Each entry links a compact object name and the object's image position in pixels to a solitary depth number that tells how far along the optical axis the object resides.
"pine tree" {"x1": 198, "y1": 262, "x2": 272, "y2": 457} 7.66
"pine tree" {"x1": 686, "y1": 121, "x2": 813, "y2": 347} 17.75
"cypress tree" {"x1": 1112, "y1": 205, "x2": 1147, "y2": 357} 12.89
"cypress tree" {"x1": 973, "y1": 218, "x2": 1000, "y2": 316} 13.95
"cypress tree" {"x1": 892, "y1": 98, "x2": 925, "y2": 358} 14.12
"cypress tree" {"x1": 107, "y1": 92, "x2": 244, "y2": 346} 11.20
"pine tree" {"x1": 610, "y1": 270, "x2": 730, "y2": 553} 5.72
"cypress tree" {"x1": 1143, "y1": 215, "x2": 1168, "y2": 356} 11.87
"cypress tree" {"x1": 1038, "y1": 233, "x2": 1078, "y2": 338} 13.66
* * * * * * * * *
Work request: Please write the entries out again exactly as they stand.

Result for this exercise:
Each entry links a compact object name and the object's image position in pixels to a solitary depth number that tells how far along the optical axis the object resides.
"pine tree" {"x1": 198, "y1": 262, "x2": 272, "y2": 457} 7.66
"pine tree" {"x1": 686, "y1": 121, "x2": 813, "y2": 347} 17.75
"cypress tree" {"x1": 1112, "y1": 205, "x2": 1147, "y2": 357} 12.89
"cypress tree" {"x1": 973, "y1": 218, "x2": 1000, "y2": 316} 13.95
"cypress tree" {"x1": 892, "y1": 98, "x2": 925, "y2": 358} 14.12
"cypress tree" {"x1": 107, "y1": 92, "x2": 244, "y2": 346} 11.20
"pine tree" {"x1": 610, "y1": 270, "x2": 730, "y2": 553} 5.72
"cypress tree" {"x1": 1143, "y1": 215, "x2": 1168, "y2": 356} 11.87
"cypress tree" {"x1": 1038, "y1": 233, "x2": 1078, "y2": 338} 13.66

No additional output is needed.